Mettre en oeuvre des critères de discernement
Je proposerais trois critères de discernement :
- Passer de l’aliénation à la libération,
- passer de l’enfermement à l’ouverture,
- Passer du repli sur soi à la relation.
La technologie nous libère-t-elle ou nous aliène-t-elle ? Est-ce qu’elle nous enferme ou nous ouvre sur les autres, le monde, la connaissance ? Quelle part de créativité y met-on ? Peut-être est-ce différent de consommer passivement ou de créer des contenus ? Est-ce qu’elles nous permettent d’entrer en relation ou, au contraire, nous replient sur nous-mêmes au point de nous cacher pour les utiliser ?
À chacun de se poser la question de son usage.
Établir un plan de bataille pour réguler son usage du numérique
Ce plan de bataille – à la fois personnel et commun – peut passer d’abord par la (re)conquête du for intérieur.
« L’homme n’a de contact avec son âme que par la vie intérieure.
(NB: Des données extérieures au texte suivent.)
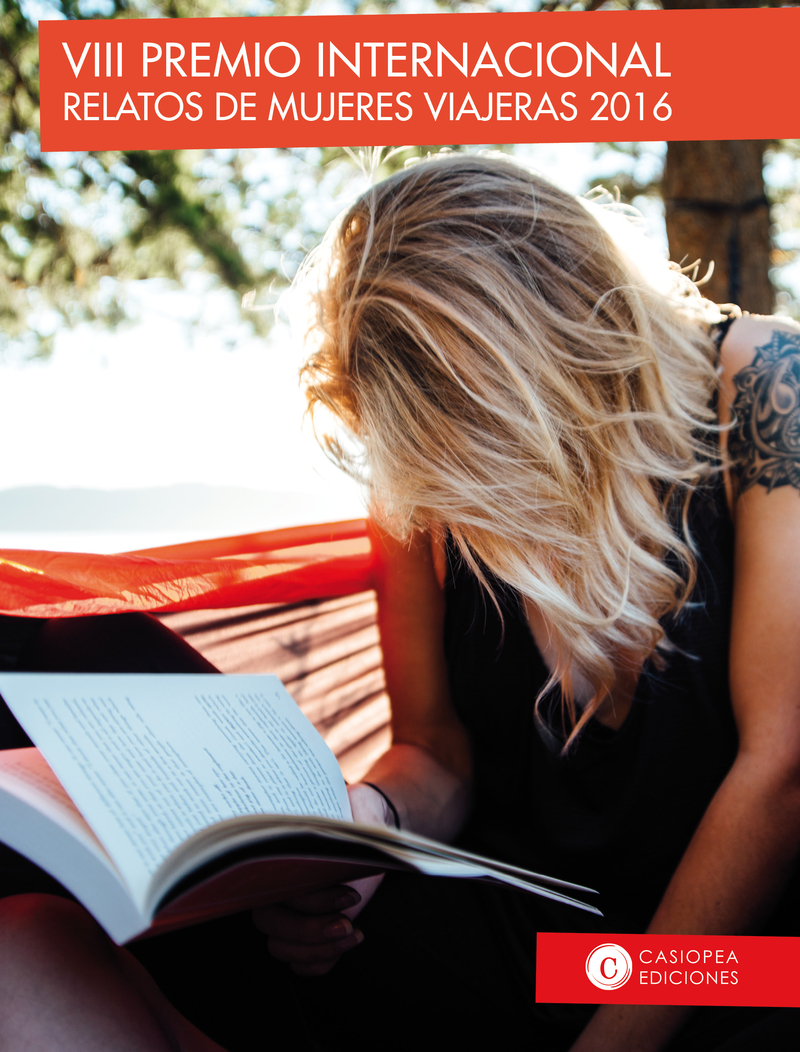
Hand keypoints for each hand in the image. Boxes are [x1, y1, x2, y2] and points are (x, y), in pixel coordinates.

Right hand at [252, 783, 390, 974]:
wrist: (367, 825)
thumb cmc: (353, 817)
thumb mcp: (349, 814)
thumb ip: (340, 828)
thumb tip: (340, 840)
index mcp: (276, 856)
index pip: (276, 889)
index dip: (312, 901)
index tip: (350, 895)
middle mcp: (273, 887)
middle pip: (271, 925)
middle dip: (311, 931)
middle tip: (348, 924)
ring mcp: (287, 913)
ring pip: (281, 948)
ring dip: (318, 949)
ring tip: (354, 934)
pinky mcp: (304, 933)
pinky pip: (297, 963)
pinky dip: (319, 961)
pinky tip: (348, 943)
Et dans la civilisation des machines, la vie intérieure prend peu à peu un caractère anormal. »
Georges Bernanos
Cela peut passer par le jeûne d’écran pour se reconnecter, de temps en temps, au corps, au temps, à l’espace. Et en n’hésitant pas à se faire aider : pour se déconnecter, la volonté ne suffit pas, nous a dit Anne de Pomereu.
Ivan Illich propose un technojeûne. Au fond, on dénonce une pandémie écranique ! Pour la contrer, cela nécessite des mesures de distanciation digitale.
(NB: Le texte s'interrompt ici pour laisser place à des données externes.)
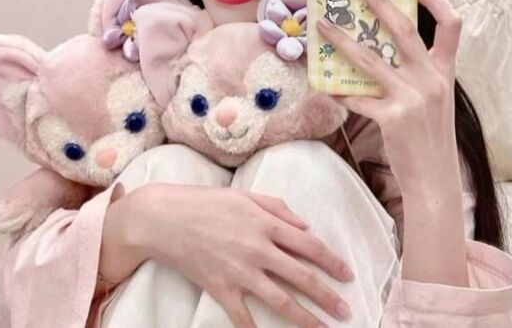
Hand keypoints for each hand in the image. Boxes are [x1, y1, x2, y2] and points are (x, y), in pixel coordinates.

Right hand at [123, 183, 353, 326]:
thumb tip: (305, 224)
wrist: (164, 218)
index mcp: (265, 223)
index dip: (331, 260)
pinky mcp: (220, 288)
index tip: (346, 274)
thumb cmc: (204, 202)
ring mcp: (239, 271)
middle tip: (345, 310)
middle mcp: (258, 248)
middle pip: (301, 277)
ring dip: (306, 318)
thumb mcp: (244, 195)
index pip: (309, 244)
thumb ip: (277, 207)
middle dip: (327, 296)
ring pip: (280, 301)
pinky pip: (243, 317)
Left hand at [317, 0, 463, 200]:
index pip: (453, 25)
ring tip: (322, 24)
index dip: (436, 1)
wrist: (435, 181)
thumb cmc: (430, 136)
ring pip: (370, 58)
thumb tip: (381, 46)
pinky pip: (357, 97)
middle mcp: (431, 79)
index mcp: (444, 71)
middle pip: (404, 28)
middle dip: (379, 0)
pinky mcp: (392, 117)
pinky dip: (339, 91)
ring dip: (342, 39)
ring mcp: (412, 97)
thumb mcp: (436, 99)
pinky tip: (325, 86)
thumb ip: (418, 72)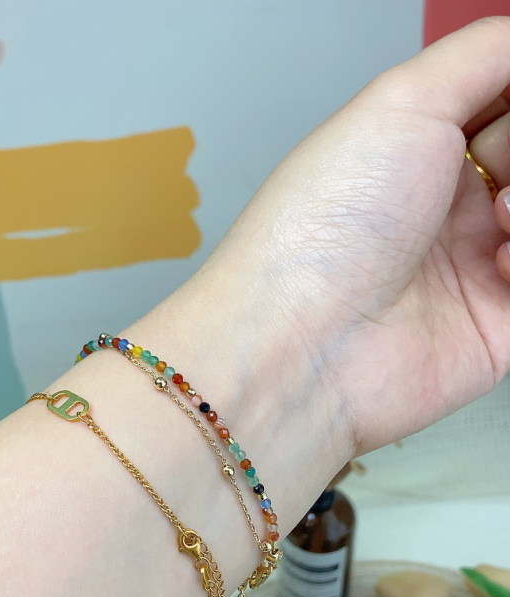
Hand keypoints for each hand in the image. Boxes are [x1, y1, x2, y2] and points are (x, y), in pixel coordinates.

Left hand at [214, 18, 509, 454]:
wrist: (305, 340)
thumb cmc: (325, 227)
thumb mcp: (401, 103)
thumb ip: (483, 57)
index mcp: (420, 151)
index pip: (506, 106)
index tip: (506, 116)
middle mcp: (450, 207)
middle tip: (496, 167)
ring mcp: (474, 267)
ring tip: (502, 215)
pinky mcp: (498, 327)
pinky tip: (500, 265)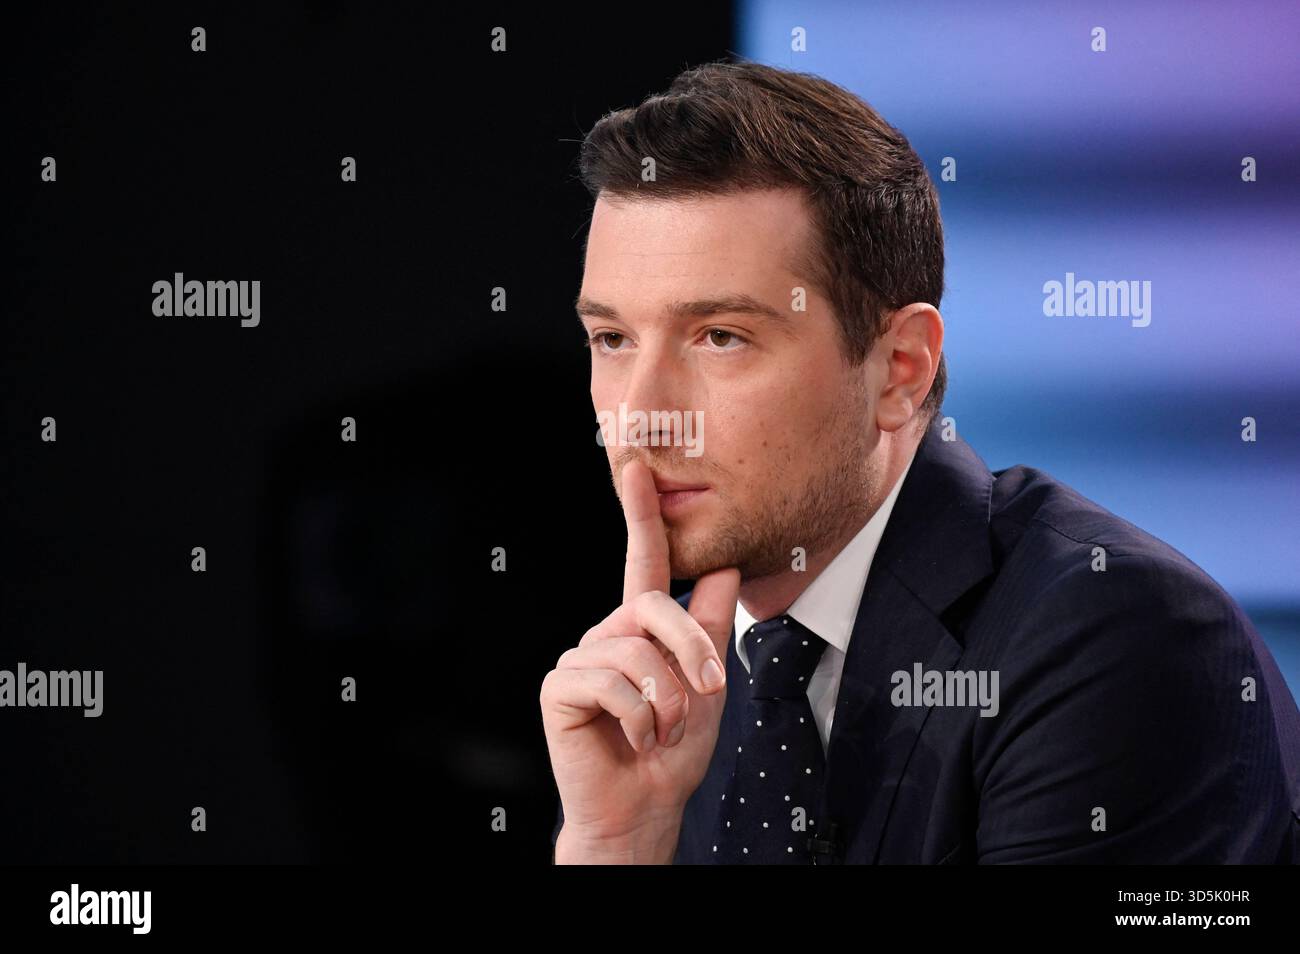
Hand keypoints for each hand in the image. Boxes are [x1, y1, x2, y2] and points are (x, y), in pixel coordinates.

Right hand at [541, 459, 739, 862]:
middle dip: (692, 649)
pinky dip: (638, 719)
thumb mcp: (707, 683)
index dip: (642, 515)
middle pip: (654, 606)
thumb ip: (711, 626)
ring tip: (662, 732)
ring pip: (635, 651)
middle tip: (710, 693)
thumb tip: (729, 564)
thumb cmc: (673, 748)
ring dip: (666, 701)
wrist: (645, 806)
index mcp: (640, 625)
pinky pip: (610, 683)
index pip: (645, 562)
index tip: (638, 468)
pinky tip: (634, 740)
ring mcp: (580, 656)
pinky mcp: (559, 686)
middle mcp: (606, 632)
Cela va nous obliger à remplir le vide ainsi créé. Peut-être cela va-t-il consister à renoncer à externaliser dans le digital des choses que l’on a envie d’apprendre par cœur ?
Autre point d’importance : passer de l’attention captée à l’attention donnée. La passivité que nous subissons devant nos écrans, peut faire place à une attention qui est donnée. Cela veut dire sans doute renoncer à l’usage des écrans pour nous détendre. Il y a 1000 autres façons constructives de se détendre que de subir nos écrans ! Ça veut dire aussi renoncer à tuer le temps dans les files d’attente, d’accepter de s’ennuyer.
« Tout le malheur des hommes vient d’une seule chose, qui est de ne savoir pas demeurer en repos, dans une chambre »
Blaise Pascal
Consentir, donc, à renoncer à tous ces divertissements qui tuent notre vie intérieure. J’aime beaucoup Philippe Pozzo di Borgo. Il fait ce qu’il appelle sa pause Pozzo. Il s’agit juste d’être là, ici et maintenant. Et le goûter, s’en délecter sans autre distraction.
Passer de l’attention captée à l’attention donnée nécessite également de vivifier nos relations.
Dernier point : assumer la dimension communautaire de ce chemin de transition vers la désescalade numérique. Les Alcooliques Anonymes se réunissent pour pouvoir, ensemble, résister. Si nous avons subi l’emballement écranique, une des clés pour reprendre notre destin en main, c’est l’amitié (conjugale, fraternelle, au travail…)
Jacques Ellul, l’un des grands penseurs critiques de la technique, nous dit l’Amitié est une arme de résistance contre l’empire de la technique. On a besoin d’un alter ego, d’un regard, auquel rendre des comptes sur les chemins de transition.
Numérique : trouver ensemble des règles de gouvernance
Deux réflexions pour conclure. Gilles Hériard-Dubreuil nous disait à quel point il était surprenant que, sur un enjeu aussi fort de l’arrivée massive des technologies de l’information numérique, il n’y ait pas eu de débat démocratique.
Ces techniques imposées et irrépressibles méritent d’être contestées, à hauteur d’homme (pour commencer) : à nous d’inventer une gouvernance dans le couple, au sein de la famille, dans les endroits où nous travaillons… que faisons-nous de ces outils : quand s’en déconnecte-t-on ? Pour combien de temps ? Discutons-en entre nous !
Gilles Hériard-Dubreuil, qui travaillait beaucoup sur les territoires contaminés par Tchernobyl, m’a raconté qu’il avait été momentanément désespéré de l’impuissance supposée de son action. Et il avait été consolé en réalisant qu’il n’était pas chargé du tout, mais que ce qu’il faisait n’était pas dérisoire.
Au sein du Courant pour une écologie humine, nous avons cette conviction que les petits pas nous allons faire, avec une vision politique plus globale, bien sûr, n’ont rien de dérisoires.”